Stated exercise 1: Report how many lines of the records below contain the string "visible". Give only the number.

** start Passage shown **

Dhaka, 27 February 2007: Speakers here today underscored the need for adopting a comprehensive inland water transport strategy to contribute to poverty reduction and economic growth in the country.

“The total transport demand in Bangladesh has grown at about 7 per cent a year; however, inland water transport passenger traffic has decreased by approximately 1.3 per cent a year. Bangladesh’s economy will benefit immensely if the Government now develops a coherent vision for the development of the inland water transport sector by turning constraints into opportunities”, Mr. Zhu Xian, World Bank Country Director said during a workshop on Revival of Inland Water Transport: Options and Strategies’ here today.

Jointly organized by Bangladesh Inland Water Transport Authority and the World Bank, the workshop was chaired by BIWTA Chairman Mr. Sunil Kanti Bose. Mr. Sheikh Enaytullah, Secretary, Ministry of Shipping, was Chief Guest at the occasion.

Citing references to the Government’s Integrated Multi-modal Transport Policy, National Water Policy and National Water Management Plan, the speakers pointed out that this is an opportune time to develop an efficient, safe and cheap IWT system in Bangladesh.

** end Passage shown **
** start Data for this task **

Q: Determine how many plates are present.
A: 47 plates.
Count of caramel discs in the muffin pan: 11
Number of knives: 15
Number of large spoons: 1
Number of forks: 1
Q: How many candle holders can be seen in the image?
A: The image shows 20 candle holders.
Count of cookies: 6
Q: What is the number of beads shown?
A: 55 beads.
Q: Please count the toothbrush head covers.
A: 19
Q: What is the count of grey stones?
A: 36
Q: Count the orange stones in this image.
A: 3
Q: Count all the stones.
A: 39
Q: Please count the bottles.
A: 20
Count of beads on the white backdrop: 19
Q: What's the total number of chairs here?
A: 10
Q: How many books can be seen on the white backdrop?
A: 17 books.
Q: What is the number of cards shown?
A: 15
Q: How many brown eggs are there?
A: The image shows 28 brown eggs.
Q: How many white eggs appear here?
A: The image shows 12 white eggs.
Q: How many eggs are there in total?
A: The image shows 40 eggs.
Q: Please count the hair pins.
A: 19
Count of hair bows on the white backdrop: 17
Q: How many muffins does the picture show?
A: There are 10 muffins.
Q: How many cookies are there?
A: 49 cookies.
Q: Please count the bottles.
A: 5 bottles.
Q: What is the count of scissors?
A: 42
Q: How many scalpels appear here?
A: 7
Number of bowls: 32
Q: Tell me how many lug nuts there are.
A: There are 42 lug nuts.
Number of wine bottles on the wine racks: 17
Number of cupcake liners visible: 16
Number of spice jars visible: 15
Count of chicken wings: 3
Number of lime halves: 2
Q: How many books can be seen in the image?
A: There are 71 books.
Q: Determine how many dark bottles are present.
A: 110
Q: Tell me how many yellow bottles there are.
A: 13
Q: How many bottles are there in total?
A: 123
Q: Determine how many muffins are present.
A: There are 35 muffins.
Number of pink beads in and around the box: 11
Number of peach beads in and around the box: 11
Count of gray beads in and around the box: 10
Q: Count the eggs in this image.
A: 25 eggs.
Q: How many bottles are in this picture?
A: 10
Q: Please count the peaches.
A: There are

** end Data for this task **

Stated exercise 2: Please resume the passage above on the Dhaka workshop about inland water transport, starting right after its final sentence.

Output 1: 2

Output 2:
A quarter of households in Bangladesh have access to country’s 24,000 kilometre-long river transport network. IWT is still a cheaper mode of transport with a tariff around Taka 600 per ton, compared to Taka 1,200 for rail and Tk. 6,000 for road. On the other hand, the country boat sector employs an estimated 3.8 million workers. Based on the statistics for the last two decades, the ratio of accident fatalities per billion of passenger-km is 158 for roads and 41 for IWT, that is, road has almost four times higher fatality rate than inland water transport. The use of environment-friendly IWT instead of road transport is estimated to save about 60 million litres of diesel, and reduce emission of 150,000 tons of carbon dioxide per year in Bangladesh.

During the technical sessions, international experiences in IWT were shared by speakers from India and Vietnam. Several experts noted that water management system will govern the future of IWT, while issues like sustainable management, institutional responsibilities and coordination, and the enhanced role of the private sector also came up during the discussions. Governance issues to improve revenue collection, port management and service delivery were also highlighted at the workshop.

The development of container transport between Dhaka and Chittagong as well as that between India and Bangladesh was described as new business opportunities while suggestions came to involve the private sector in dredging, ferry services, port management and operations.

Recommendations also came for network development and developing a dredging strategy, financing of IWT network maintenance on a fee-for-service basis, deregulation of passenger tariff and involvement of local governments in the management of the country boats and local river infrastructure.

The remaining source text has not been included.